Over 500 former Peace Corps volunteers are calling on the U.S. government to withhold military aid and stop funding the Dominican Republic’s ethnic cleansing of people of Haitian descent, adding theirs to the cacophony of voices—from Pope Francis to United Nations experts to thousands marching in Port-au-Prince—speaking out against the mass-scale human rights violations.
In a letter addressed to U.S. Secretary of State John Kerry, 560 former volunteers who have spent at least two years working with Dominican communities, including three former country directors, invoked the Leahy amendment, which bans the U.S. from aiding security forces guilty of gross human rights violations.
“Given the Dominican government’s disregard for international law with respect to the status of its citizens of Haitian descent; the violent track record of Dominican security forces receiving funding and training from the United States; and the Dominican Armed Forces’ readiness to execute a potentially massive campaign of rights-violating expulsions, we ask that the United States suspend its military aid to the Dominican government,” the letter declares.

*MATERIAL SUPPLIED*.
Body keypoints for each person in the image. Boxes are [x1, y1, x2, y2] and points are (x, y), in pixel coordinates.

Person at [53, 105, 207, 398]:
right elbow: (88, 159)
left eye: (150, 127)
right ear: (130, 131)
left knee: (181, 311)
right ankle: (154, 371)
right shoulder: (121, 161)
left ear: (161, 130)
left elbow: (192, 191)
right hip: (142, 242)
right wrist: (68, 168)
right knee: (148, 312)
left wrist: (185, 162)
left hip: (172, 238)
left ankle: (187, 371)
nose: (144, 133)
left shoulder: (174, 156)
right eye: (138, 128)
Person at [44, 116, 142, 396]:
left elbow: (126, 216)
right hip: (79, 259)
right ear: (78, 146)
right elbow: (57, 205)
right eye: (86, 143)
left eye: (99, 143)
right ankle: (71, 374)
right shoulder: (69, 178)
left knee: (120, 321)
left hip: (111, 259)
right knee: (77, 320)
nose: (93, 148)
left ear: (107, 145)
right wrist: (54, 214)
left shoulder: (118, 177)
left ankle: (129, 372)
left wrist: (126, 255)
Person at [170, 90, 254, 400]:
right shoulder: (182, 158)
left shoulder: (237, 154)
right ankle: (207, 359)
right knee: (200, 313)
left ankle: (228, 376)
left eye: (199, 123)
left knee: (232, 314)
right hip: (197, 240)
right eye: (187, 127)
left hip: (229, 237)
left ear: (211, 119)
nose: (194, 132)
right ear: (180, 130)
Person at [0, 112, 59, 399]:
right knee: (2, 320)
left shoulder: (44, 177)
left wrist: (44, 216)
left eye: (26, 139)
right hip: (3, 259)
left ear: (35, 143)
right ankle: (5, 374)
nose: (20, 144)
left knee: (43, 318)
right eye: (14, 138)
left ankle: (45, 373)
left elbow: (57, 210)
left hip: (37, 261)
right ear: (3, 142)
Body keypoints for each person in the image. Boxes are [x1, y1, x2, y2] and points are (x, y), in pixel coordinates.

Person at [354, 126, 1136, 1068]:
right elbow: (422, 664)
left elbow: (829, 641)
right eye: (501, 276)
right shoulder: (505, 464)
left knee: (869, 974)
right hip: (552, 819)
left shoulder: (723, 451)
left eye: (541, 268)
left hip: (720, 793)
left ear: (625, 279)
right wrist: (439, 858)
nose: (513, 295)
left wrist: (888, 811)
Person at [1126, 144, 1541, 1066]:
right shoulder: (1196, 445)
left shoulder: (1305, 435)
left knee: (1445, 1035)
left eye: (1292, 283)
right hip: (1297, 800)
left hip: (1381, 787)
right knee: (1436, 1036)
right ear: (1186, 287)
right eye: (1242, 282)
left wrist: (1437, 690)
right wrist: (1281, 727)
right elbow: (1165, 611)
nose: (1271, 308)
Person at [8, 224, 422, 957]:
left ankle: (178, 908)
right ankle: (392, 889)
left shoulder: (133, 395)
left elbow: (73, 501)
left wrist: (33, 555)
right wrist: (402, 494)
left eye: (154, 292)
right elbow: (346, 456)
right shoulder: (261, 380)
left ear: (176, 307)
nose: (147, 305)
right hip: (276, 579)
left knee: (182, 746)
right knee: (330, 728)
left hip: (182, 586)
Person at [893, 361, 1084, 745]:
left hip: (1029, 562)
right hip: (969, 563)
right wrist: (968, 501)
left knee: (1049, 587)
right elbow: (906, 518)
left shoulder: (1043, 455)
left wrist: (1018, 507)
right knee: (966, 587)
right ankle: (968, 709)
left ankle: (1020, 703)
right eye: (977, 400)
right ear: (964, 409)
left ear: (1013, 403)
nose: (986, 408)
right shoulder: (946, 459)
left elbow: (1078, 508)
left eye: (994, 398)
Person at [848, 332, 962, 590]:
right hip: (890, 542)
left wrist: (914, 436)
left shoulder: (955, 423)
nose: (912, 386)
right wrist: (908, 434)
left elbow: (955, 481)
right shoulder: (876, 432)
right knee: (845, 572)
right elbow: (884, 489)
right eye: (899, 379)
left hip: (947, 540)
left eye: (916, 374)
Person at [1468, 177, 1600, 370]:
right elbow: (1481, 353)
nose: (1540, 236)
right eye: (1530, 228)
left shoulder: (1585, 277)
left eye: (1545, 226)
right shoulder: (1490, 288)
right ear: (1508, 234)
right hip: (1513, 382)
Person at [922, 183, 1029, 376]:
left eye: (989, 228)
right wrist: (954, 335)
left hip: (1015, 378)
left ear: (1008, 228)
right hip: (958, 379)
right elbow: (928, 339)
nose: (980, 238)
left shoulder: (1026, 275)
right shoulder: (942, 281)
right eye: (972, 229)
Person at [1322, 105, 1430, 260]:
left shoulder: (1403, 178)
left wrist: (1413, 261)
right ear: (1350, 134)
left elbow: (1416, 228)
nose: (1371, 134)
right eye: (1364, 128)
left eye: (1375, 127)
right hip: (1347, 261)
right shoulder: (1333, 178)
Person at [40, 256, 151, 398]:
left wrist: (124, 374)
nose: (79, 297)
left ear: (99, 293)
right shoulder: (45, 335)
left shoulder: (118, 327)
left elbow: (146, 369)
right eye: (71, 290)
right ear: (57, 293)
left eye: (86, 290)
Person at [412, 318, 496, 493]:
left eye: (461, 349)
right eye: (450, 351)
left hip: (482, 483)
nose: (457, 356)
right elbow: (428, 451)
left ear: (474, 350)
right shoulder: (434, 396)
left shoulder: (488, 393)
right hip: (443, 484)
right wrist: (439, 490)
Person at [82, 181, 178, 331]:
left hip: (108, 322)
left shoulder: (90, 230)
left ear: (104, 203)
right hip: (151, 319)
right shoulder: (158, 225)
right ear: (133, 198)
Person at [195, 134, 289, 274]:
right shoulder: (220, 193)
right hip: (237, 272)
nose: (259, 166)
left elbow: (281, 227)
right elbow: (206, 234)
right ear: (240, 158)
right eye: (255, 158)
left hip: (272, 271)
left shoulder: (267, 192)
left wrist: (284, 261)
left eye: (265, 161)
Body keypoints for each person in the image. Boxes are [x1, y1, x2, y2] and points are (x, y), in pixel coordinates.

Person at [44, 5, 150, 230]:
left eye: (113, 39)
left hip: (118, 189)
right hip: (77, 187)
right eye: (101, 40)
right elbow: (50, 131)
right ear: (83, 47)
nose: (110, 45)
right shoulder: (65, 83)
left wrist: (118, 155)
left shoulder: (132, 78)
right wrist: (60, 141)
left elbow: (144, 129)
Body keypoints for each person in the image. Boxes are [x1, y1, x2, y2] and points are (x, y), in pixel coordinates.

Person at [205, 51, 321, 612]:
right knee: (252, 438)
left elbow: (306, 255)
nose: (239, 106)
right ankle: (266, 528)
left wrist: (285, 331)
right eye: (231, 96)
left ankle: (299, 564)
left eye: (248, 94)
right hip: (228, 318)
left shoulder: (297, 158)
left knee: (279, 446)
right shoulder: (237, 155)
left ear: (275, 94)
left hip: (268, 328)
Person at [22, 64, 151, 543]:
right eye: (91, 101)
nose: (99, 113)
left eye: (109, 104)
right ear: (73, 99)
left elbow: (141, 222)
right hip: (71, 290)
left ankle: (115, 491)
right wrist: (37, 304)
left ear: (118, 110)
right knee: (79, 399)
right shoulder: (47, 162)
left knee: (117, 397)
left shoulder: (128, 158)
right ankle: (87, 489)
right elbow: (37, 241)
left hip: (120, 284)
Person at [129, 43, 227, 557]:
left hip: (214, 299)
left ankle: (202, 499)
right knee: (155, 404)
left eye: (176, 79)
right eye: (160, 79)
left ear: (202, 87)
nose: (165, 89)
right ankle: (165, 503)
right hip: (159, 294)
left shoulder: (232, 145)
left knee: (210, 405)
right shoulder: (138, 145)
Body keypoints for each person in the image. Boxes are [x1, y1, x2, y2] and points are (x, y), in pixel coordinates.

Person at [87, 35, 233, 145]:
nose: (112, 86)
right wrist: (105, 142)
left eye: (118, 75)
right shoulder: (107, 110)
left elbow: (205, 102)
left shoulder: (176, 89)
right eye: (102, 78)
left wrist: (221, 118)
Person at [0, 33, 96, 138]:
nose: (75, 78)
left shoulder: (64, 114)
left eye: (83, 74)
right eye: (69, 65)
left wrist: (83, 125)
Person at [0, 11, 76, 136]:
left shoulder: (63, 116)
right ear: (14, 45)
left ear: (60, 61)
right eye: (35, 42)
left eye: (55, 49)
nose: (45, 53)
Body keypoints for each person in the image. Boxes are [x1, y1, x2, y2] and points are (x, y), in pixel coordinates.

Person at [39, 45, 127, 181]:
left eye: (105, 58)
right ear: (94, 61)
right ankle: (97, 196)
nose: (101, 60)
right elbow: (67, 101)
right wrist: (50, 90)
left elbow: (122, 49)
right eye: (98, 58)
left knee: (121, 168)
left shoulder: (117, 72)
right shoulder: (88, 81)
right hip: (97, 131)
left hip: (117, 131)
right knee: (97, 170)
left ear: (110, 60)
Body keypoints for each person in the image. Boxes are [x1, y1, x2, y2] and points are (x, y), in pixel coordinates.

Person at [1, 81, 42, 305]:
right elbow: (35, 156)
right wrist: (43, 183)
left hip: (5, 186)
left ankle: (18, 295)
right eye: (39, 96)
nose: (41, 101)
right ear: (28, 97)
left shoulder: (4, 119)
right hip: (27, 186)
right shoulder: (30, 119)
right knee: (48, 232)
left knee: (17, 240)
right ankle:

*WHAT THIS EXERCISE ASKS*.
a: In the text about the former Peace Corps volunteers' letter, which amendment did the volunteers invoke, and what does it ban?
b: Repeat the part of the Peace Corps letter text word for word, starting with "In a letter" and going on through "gross human rights violations.".

*ANSWERS TO THE EXERCISE*.
a: They invoked the Leahy amendment, which bans the U.S. from aiding security forces guilty of gross human rights violations.

b:
In a letter addressed to U.S. Secretary of State John Kerry, 560 former volunteers who have spent at least two years working with Dominican communities, including three former country directors, invoked the Leahy amendment, which bans the U.S. from aiding security forces guilty of gross human rights violations.